Landeshovetling of East Frisia (de facto)
- Reign: 28 October 1427 – 1431
- Predecessor: Ocko II tom Brok
- Successor: Enno Edzardisna; Edzard Ennosna; Ulrich Ennosna;
- Born: c. 1370 Neermoor
- Died: 6 October 1436 Appingedam
- Spouse: Theda of Reide; Hiddeke Ripperda; Hebe tom Brok; Eneke;
- Issue: Uko Fockena; Udo Fokkena; Amke Fokkena; Bawe Fokkena; Ulske Fokkena;
- House: Ukena
- Father: Uko of Neermoor
- Mother: Amke of Lengen

= Focko Ukena =

East Frisian chieftain (died 1435)

Focko Ukena (c. 1370 in Neermoor – 6 October 1436 in Appingedam) was an East Frisian chieftain (hovetling) who played an important part in the struggle between the Vetkopers and Schieringers in the provinces of Groningen and Friesland. Aside from this he was one of the leading figures in the resistance against the forts of stately authority in East-Frisia of the tom Brok family.

==Frisian freedom==
Medieval and early modern Frisia (roughly the modern Dutch provinces of Groningen and Friesland, and the German coastal region of East Frisia) enjoyed what was known as the Frisian freedom, where virtually no state authority was exerted on the populace. This freedom was threatened from several sides.

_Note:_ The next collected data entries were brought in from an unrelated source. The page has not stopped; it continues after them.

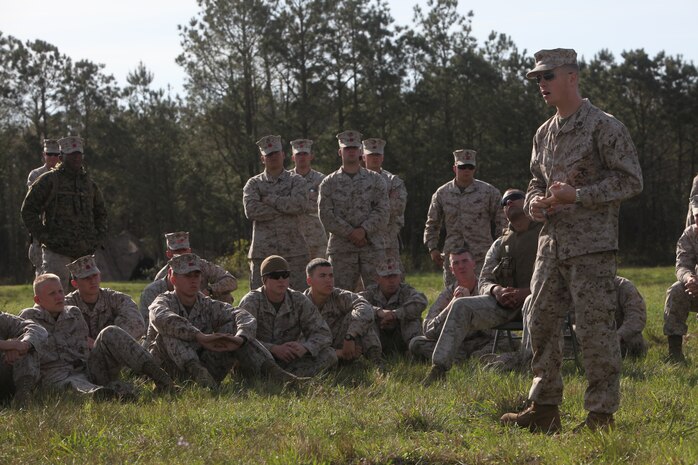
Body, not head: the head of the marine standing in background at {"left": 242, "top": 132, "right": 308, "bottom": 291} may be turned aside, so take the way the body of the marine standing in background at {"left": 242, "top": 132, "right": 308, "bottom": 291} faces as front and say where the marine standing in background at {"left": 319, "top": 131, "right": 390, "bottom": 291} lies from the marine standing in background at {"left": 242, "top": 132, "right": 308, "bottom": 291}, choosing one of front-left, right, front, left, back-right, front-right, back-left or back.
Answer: left

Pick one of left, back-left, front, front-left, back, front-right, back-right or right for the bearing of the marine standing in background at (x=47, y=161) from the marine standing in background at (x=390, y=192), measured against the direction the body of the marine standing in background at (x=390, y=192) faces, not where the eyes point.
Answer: right

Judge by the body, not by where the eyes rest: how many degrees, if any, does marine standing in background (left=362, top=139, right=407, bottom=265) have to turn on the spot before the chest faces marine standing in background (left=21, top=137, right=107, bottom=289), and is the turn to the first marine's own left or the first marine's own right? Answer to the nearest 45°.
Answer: approximately 45° to the first marine's own right

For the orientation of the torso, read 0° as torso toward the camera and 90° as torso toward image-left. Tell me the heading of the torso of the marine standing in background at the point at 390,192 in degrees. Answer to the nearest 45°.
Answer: approximately 0°

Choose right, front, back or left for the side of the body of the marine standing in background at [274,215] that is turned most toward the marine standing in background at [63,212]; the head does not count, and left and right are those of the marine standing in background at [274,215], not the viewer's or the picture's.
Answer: right

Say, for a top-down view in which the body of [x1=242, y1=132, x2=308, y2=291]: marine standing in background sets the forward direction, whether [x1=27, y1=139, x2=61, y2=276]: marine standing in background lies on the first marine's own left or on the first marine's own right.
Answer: on the first marine's own right
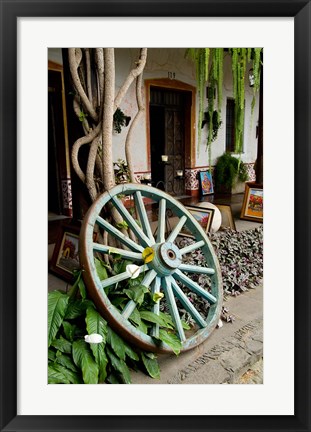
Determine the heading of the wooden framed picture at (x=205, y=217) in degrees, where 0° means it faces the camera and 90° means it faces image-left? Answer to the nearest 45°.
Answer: approximately 0°

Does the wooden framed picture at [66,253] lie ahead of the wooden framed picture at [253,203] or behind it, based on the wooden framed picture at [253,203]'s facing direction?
ahead

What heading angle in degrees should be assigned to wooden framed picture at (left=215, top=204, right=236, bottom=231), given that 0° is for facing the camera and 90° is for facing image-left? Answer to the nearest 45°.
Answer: approximately 45°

In what is now East Frisia, the family of tom Brok was attempting to establish a dynasty. In what is now the province of Friesland, the counts of Holland were expanding their influence. The city of Groningen was also trying to expand its power. Through all of this the rivalry of the Vetkopers and Schieringers played out.

==Role of Ukena==
Ukena was originally a military commander under Keno II tom Brok. As such he defeated Sicko Sjaerda at Noordhorn in 1417, and conquered Dokkum in 1418. After the reconquest of Dokkum by the Schieringers, he disembarked at Hindeloopen and defeated the Schieringers at the Palesloot.

Ukena took Stavoren and besieged Sloten, but was forced to withdraw by the troops of John III, Duke of Bavaria, Count of Holland. Ukena was the first to sign the Peace of Groningen on 1 February 1422, which was aimed against all foreign lords. Next he battled with the Hansa against the Likedelers, and expelled them from Ezumazijl and Dokkum. Afterwards he turned against tom Brok and was primarily active in East Frisia.

Ukena was unable to sustain his resistance to tom Brok, and eventually retreated to the castle of Dijkhuizen at Appingedam, which was the property of his second wife, Hiddeke Ripperda. He died there in 1435. His resistance eventually prevented tom Brok from taking the much-wanted County of East Frisia.